> **Exercise details**
Begin at the line containing "hydrocarbon | Complete |" and copy each line exactly through the end of the records, leaving out what comes before.

> **Supplied records**

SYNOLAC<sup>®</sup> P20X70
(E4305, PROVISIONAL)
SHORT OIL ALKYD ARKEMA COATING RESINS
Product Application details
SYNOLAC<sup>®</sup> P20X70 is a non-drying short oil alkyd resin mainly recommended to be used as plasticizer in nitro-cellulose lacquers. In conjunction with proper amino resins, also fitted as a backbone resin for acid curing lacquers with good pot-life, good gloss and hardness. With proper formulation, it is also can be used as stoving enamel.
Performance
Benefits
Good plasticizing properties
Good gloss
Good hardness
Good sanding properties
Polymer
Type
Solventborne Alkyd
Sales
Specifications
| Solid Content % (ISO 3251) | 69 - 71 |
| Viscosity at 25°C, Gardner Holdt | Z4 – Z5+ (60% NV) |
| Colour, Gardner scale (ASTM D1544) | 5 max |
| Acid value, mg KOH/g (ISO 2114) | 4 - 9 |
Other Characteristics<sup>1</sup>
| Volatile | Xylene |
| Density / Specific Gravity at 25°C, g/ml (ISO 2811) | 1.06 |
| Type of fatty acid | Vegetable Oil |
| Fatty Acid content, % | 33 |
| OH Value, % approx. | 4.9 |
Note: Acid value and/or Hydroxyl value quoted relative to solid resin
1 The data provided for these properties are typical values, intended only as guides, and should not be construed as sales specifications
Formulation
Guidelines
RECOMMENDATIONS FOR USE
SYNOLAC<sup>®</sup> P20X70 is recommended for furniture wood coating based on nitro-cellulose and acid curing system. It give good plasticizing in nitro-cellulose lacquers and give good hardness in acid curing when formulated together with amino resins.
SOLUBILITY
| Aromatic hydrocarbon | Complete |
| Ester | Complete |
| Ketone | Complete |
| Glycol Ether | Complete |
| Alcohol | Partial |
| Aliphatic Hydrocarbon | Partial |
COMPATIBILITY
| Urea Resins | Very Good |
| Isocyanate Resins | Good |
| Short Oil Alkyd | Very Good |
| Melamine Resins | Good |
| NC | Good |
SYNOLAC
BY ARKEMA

> **Written answer**
| Aromatic hydrocarbon | Complete |
| Ester | Complete |
| Ketone | Complete |
| Glycol Ether | Complete |
| Alcohol | Partial |
| Aliphatic Hydrocarbon | Partial |
COMPATIBILITY
| Urea Resins | Very Good |
| Isocyanate Resins | Good |
| Short Oil Alkyd | Very Good |
| Melamine Resins | Good |
| NC | Good |
SYNOLAC
BY ARKEMA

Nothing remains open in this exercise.